> Task material:
----

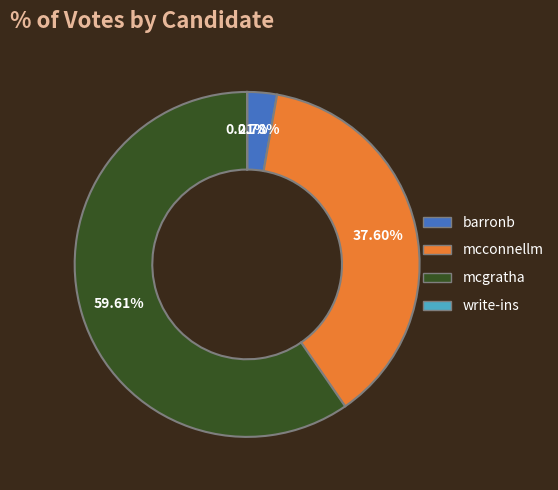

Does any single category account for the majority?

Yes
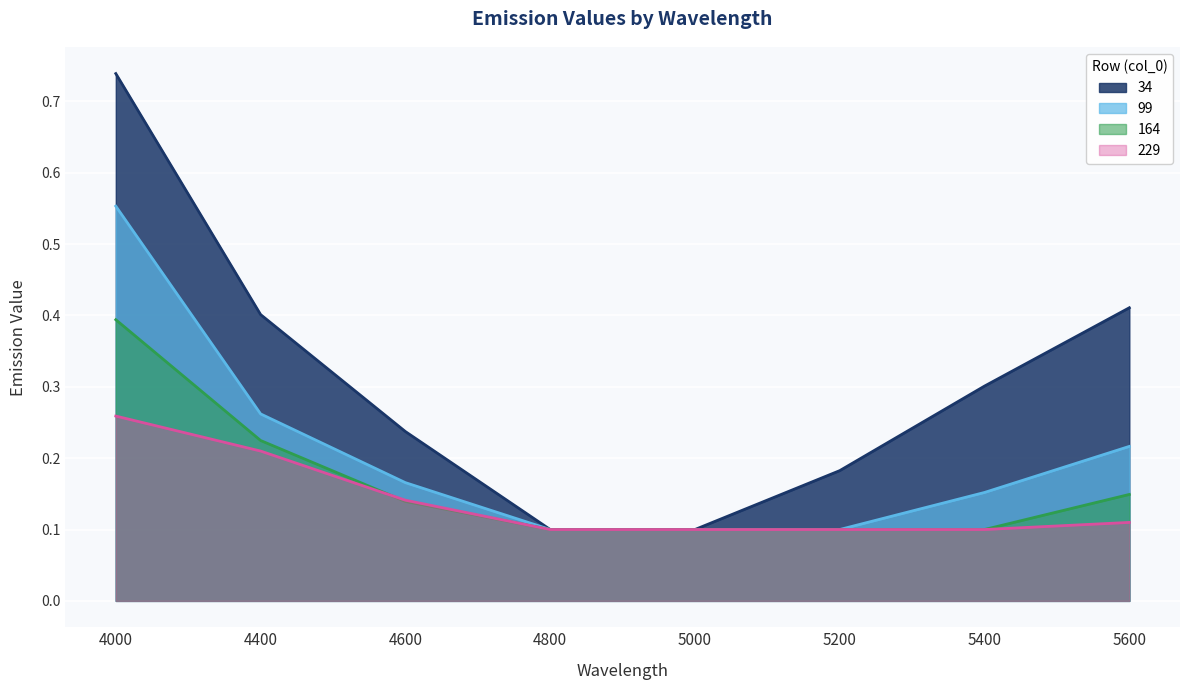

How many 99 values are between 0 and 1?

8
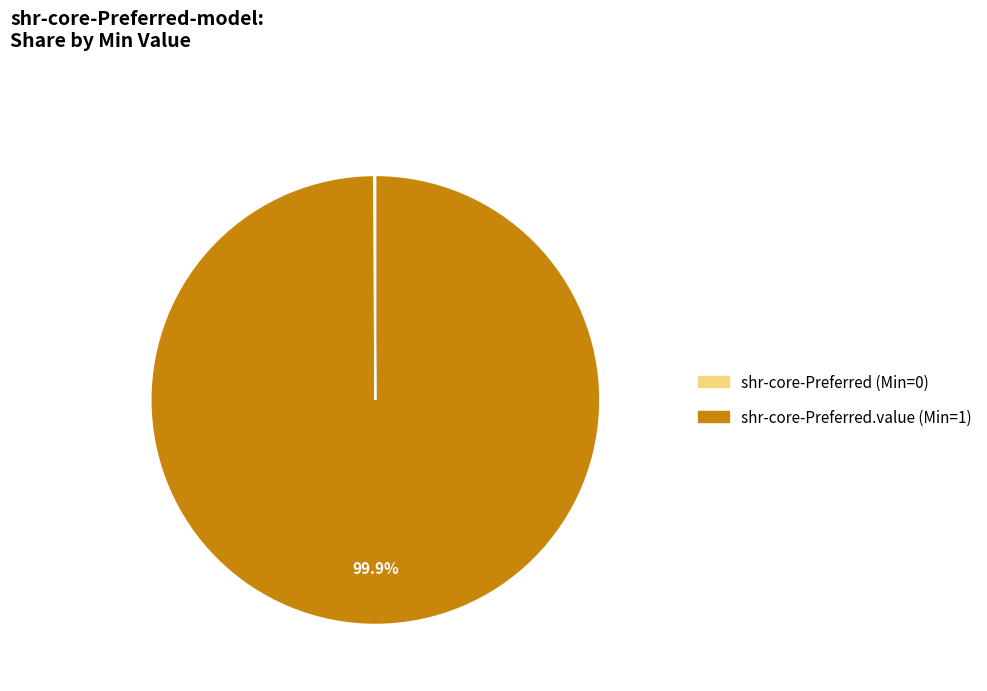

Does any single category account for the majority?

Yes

----

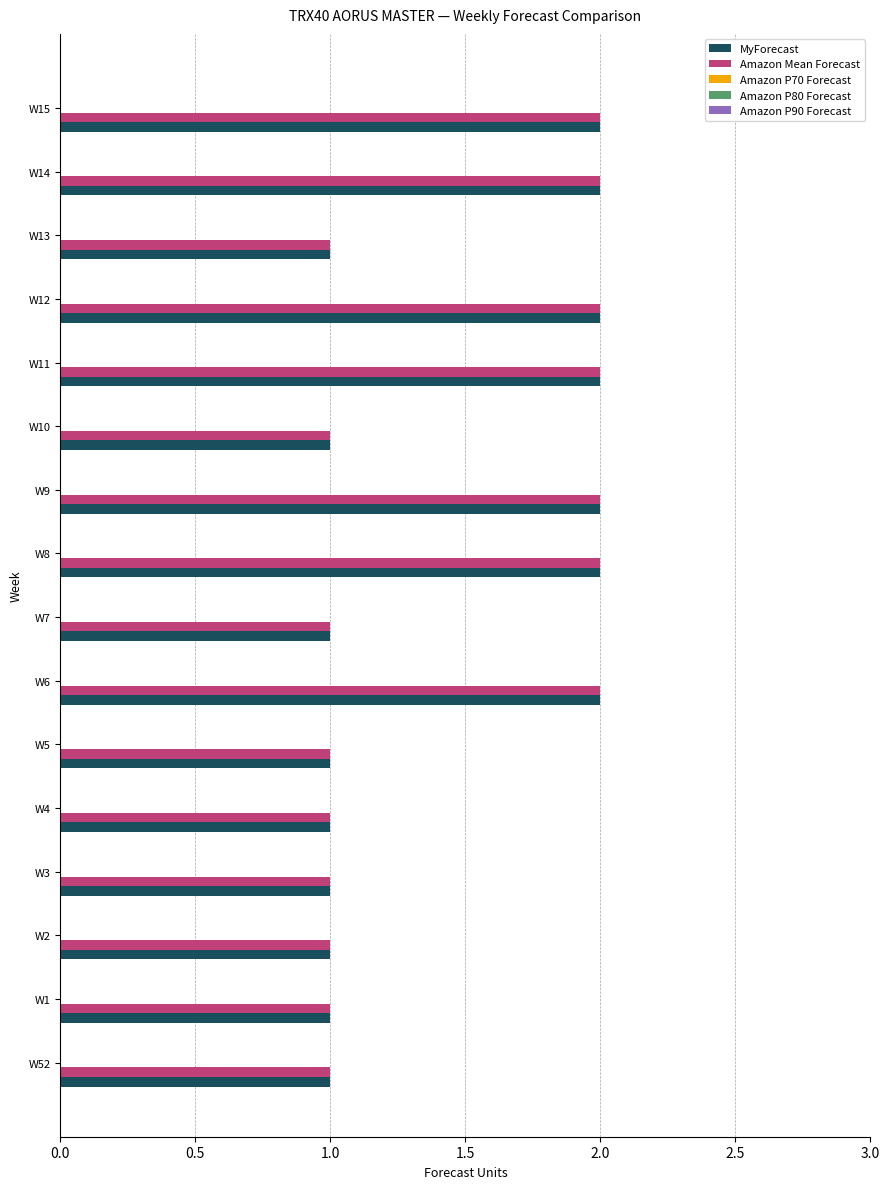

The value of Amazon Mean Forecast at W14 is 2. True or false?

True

----

> Task to complete:
Gather every line of the data above that contains the string "True". Treat uppercase and lowercase letters as different.

> Result of the exercise:
The value of Amazon Mean Forecast at W14 is 2. True or false?
True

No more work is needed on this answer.